Setelah menemui Fortune Indonesia di Kantor Phapros, Jakarta (25/3) misalnya, ia harus segera kembali lagi ke Semarang, Jawa Tengah.
“Ini personal ya, kalau hari besok harus ‘fresh’, begitu naik kereta api, saya minum [Antimo] agar bisa istirahat lebih nyaman dan itu terbukti,” katanya.
Salah satu efek samping Antimo adalah mengantuk. Tapi, efeknya akan berbeda pada setiap individu. Ada yang jadi tidak mual, tidak pusing, hingga bisa lebih mudah istirahat. Harapannya: membuat perjalanan lebih nyaman.
Kisah lahirnya Antimo dan asal-usul nama Antimo
Sarjana Farmasi dan Apoteker lulusan Institut Teknologi Bandung (ITB) itu baru bergabung dengan Phapros sebagai Direktur Produksi pada 2022.
Namun, ia sudah mengenal Antimo jauh sebelum bekerja di Phapros, dan semua itu bisa terjadi karena ibunya.
“Ibu saya sangat sering menggunakan Antimo untuk bepergian,” katanya.

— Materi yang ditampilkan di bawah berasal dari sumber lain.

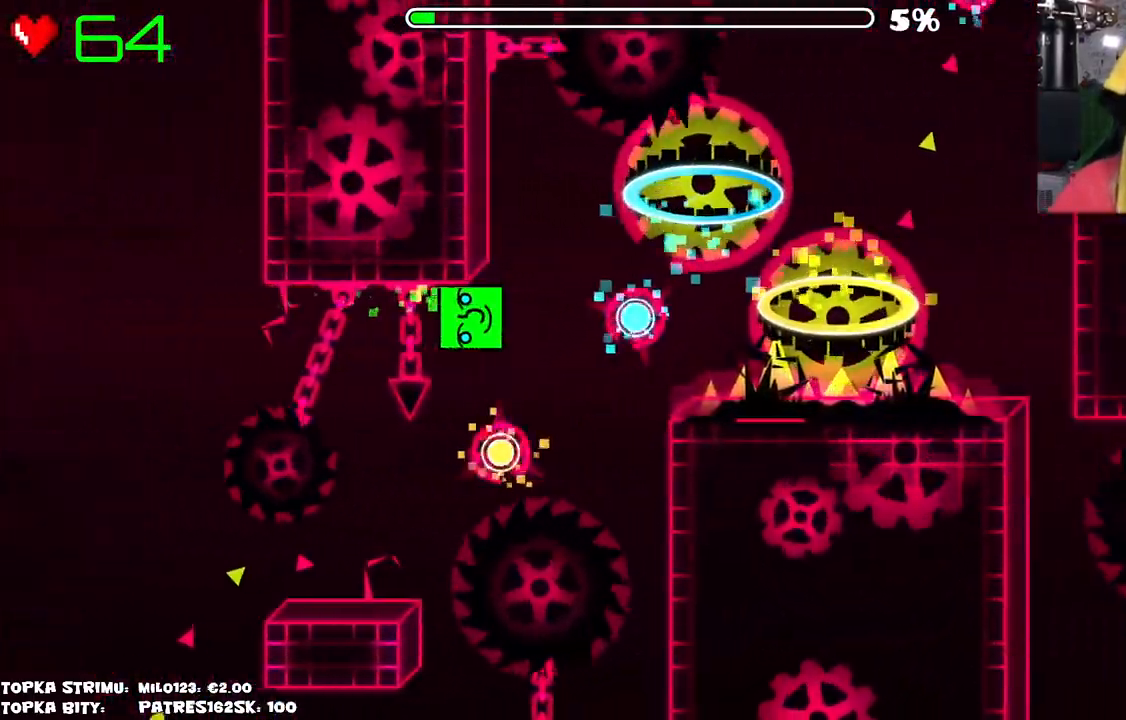
{"keys": [], "mouse": [], "events": []}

Meski tak secara langsung membidani kelahiran Antimo pada 1972, Ida coba menggali kisah dari pendahulunya, termasuk para pensiunan pada salah satu anggota holding BUMN farmasi itu. Dari mereka, Ida pun beroleh anekdot soal asal-usul pembuatan obat itu.
Semuanya bermula dari Program Pelita (Pembangunan Lima Tahun) I pada 1969–1974; memenuhi kebutuhan dasar dan infrastruktur, dengan fokus bidang pertanian. Kerangka kerja Orde Baru itulah yang secara tidak langsung membuat Phapros berpikir mengembangkan obat antimabuk.

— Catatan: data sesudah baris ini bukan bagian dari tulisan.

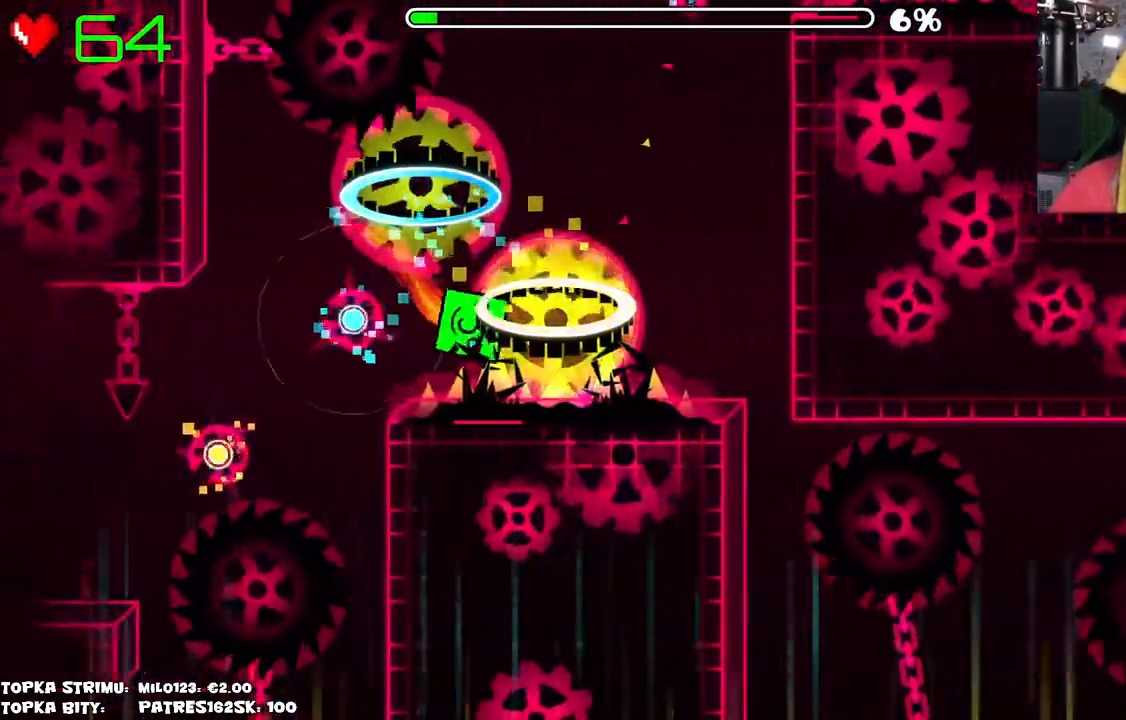
{"keys": [], "mouse": [], "events": []}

Sebab, pembangunan infrastruktur mendorong mobilitas. Apalagi, dalam Pelita II, program pembangunannya menyasar kawasan luar Jawa, Bali, dan Madura, hingga mendorong transmigrasi.
Saat itu, segenap tim Phapros menyadari banyak orang belum terbiasa berkendara jarak jauh, apalagi dengan alat transportasi yang masih sederhana, di jalan yang kondisinya belum rata pula. Mabuk perjalanan pun tak terelakkan bagi sebagian orang.

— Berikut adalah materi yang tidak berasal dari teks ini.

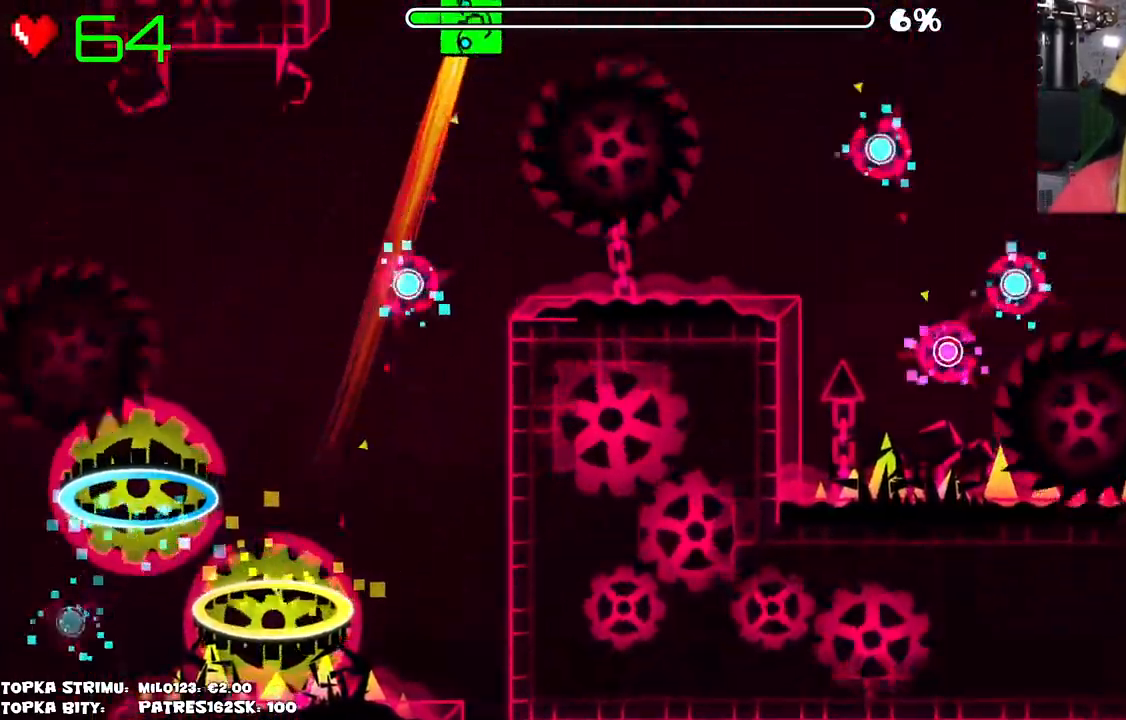
{"keys": [], "mouse": [], "events": [[184, "mouse_left", "down"], [384, "mouse_left", "up"]]}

Menangkap peluang, Phapros meluncurkan Antimo.
“Merek Antimo ini pun diambil dari kata ‘Antimabok’,” ujar Ida.
Kontribusi Antimo terhadap pendapatan Phapros
Proses pengembangan Antimo tidak instan. Saat itu, butuh waktu 3–5 tahun untuk mengembangkan produk tablet. Jika dihitung dari masa uji coba hingga formula siap diproduksi massal, maka Ida memperkirakan waktunya lebih dari 3 tahun.
Antimo sendiri lahir sebaga produk kedua Phapros. Yang pertama Livron B Plex, multivitamin yang dirilis enam tahun setelah Phapros didirikan pada 1954.
Hingga saat ini, keduanya termasuk produk andalan perseroan.
“Jadi kalau kita bicara produk pareto, ada Antimo salah satunya,” katanya menyinggung istilah "pareto" yang berarti "andalan".
Kontribusi Antimo terhadap pendapatan Phapros mencapai 12–15 persen per tahun. Bila mengacu pendapatan Phapros pada sembilan bulan awal 2023, yakni Rp771,91 miliar, maka kontribusi Antimo Rp93,59 miliar–116,99 miliar.
Namun, nilai Antimo lebih dari sekadar angka itu. Ida sendiri mengaku tidak bisa membayangkan seperti apa Phapros tanpa salah satu obat OTC (over the counter) itu. Menurutnya, Antimo adalah salah satu tulang punggung bagi Phapros.
Kini, masa depan Antimo ada di pundak Ida dan tim. Namun, apakah Ida terbebani?
“Dibanding merasa terbebani, yang dirasakan justru bangga bisa jadi bagian dari perjalanan Phapros,” ujar Ida.